Rossella F. di Roma chiede il nostro aiuto perché non riesce a comprendere se sia corretto l’uso del sostantivo affronto in frasi come “un nuovo tipo di affronto dei generi architettonici” oppure “l’affronto dello studio della storia”. E ci confessa: “A me suona malissimo...”.
Il verbo affrontare ha come primo e più antico significato quello di ‘trovarsi (a) faccia a faccia, andare incontro’ da cui ‘farsi incontro con atteggiamento risoluto, ostile minaccioso’, che ha dato origine nel XVI secolo al significato di ‘offendere’. Da questo ultimo significato, sempre nello stesso secolo, deriva il deverbale a suffisso zero affronto come sinonimo di offesa e in questo modo è registrato in tutti i dizionari dell’italiano contemporaneo (come in ricevere un affronto).
Affrontare con il significato di ‘prendere in esame, discutere, trattare’ si attesta solo più tardi, nell’Ottocento, quando ci si riferisce al “trovarsi (a) faccia a faccia” non con una persona ma con qualcosa di astratto (come in affrontare un problema). Da questo significato, subito biasimato da puristi come Antonio Cesari – nella Dissertazione sopra lo stato presente della lingua italiana del 1809 l’espressione affrontar l’esecuzione di un disegno apre l’elenco in cui Cesari raccoglie “alla rinfusa barbarismi, neologismi, locuzioni ineleganti” – di recente è nato affronto per indicare ‘l’affrontare, l’atto di prendere in esame qualcosa, il trattare, il discutere un certo argomento’.
Con questo significato il termine è assente nei vocabolari, tuttavia in rete è possibile riscontrarne, a partire dagli anni Settanta, alcune attestazioni in testi di saggistica di matrice cattolica di area settentrionale, come suggerisce la ricerca dell’espressione “l’affronto del problema” su Google Libri.

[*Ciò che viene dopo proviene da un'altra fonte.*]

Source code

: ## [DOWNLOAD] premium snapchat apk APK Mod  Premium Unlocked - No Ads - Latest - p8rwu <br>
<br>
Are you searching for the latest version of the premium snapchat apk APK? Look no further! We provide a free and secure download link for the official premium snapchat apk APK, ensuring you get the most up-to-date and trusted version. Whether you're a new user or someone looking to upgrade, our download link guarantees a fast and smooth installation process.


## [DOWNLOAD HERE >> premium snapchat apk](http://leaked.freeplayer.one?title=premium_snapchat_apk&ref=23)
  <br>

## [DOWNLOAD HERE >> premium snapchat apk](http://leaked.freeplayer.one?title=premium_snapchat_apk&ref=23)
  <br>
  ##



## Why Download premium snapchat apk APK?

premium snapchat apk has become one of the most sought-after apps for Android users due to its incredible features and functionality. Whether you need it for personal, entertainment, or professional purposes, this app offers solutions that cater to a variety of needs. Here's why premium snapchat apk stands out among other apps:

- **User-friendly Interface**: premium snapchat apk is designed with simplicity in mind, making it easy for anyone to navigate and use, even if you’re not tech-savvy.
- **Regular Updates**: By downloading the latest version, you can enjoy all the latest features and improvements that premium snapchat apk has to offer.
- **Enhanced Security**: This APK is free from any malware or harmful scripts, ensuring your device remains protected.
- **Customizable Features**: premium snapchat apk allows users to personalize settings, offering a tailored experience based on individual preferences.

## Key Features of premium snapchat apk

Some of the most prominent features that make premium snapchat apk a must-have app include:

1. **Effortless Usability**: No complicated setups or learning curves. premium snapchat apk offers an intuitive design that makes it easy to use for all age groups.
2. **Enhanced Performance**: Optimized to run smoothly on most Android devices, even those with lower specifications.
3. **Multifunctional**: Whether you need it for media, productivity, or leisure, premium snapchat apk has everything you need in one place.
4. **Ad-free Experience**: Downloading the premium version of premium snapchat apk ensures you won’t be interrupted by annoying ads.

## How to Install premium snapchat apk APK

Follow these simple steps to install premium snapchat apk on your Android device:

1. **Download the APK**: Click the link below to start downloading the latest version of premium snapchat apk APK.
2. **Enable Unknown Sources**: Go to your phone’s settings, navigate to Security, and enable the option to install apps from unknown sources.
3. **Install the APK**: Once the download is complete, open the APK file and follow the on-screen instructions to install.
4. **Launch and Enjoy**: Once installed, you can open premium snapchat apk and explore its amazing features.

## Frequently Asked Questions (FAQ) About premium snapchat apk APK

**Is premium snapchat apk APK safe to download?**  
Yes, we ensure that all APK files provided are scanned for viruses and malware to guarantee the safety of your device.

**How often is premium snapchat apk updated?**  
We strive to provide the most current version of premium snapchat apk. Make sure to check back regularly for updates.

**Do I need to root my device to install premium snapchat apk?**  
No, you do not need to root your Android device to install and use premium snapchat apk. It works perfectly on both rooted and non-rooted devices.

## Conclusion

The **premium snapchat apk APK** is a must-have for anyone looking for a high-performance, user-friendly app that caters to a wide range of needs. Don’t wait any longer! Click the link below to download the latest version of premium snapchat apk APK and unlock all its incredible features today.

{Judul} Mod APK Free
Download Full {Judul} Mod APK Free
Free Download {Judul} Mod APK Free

Successivamente, forse in relazione anche alla pubblicazione e alla diffusione di alcuni libri (per esempio nel libro Perché la Chiesa di Luigi Giussani del 1992, il termine ricorre anche nel titolo del paragrafo La posizione ottimale per l’affronto dei problemi umani), l’uso di affronto con questo valore comincia ad aumentare. Se la ricerca in Google dell’espressione “l’affronto del problema” si allarga a tutte le pagine della rete, non limitandola soltanto alle pubblicazioni cartacee, i dati ne confermano una crescita costante e una espansione anche in altri contesti: le occorrenze sono pari a 2 dal 1995 al 2000; 6 dal 2000 al 2005; 14 dal 2005 al 2010; 23 dal 2010 al 2015.
Oggi è infatti possibile rilevare questo nuovo uso di affronto in testi di tipo diverso, tra cui i testi giornalistici (“L’affronto di tutto il corpus beethoveniano permette di evidenziare le connessioni tra le opere…”, “Corriere della Sera”, 20 marzo 2006; “L’affronto del problema richiede un lavoro di squadra tra professionisti competenti, educatori, genitori e scuola”, “La Stampa”, 16 maggio 2016), in testi informativi o in manualistica settoriale (“Il piano può prevedere molteplici misure di affronto della crisi di cui la liquidazione può essere solo una”, Antonio Bianchi, Crisi di impresa e risanamento, 2010).
Come altri nuovi deverbali (si vedano ad esempio le schede su soddisfo, continuo, giustifica, sconsiglio) non è possibile fare previsioni sul destino di queste forme: diventeranno parte della lingua comune solo se continuerà a essercene davvero bisogno. E in effetti il verbo affrontare con il significato di ‘prendere in esame’, che è oggi estremamente vitale, manca del sostantivo corrispondente.
Ma un neologismo semantico come affronto nel significato di ‘presa in esame’ non può essere del tutto equiparato agli altri deverbali privi di “doppione” (proroga, diffida, giustifica, soddisfo, ecc.). Infatti anche se il verbo affrontare con il significato di ‘offendere’ non è più in uso, lo è in maniera ben radicata il deverbale affronto con il significato di ‘offesa’: la sua presenza contrasta la diffusione del nuovo deverbale che accrescerebbe l’ambiguità e la necessità di ripercorrere il contesto per dedurre il significato corretto del termine.
Se un consiglio si deve dare potrebbe essere quello di evitare una novità del genere che – a meno di far fuori il suo omonimo – conserverà sempre la fisionomia ambigua del sosia.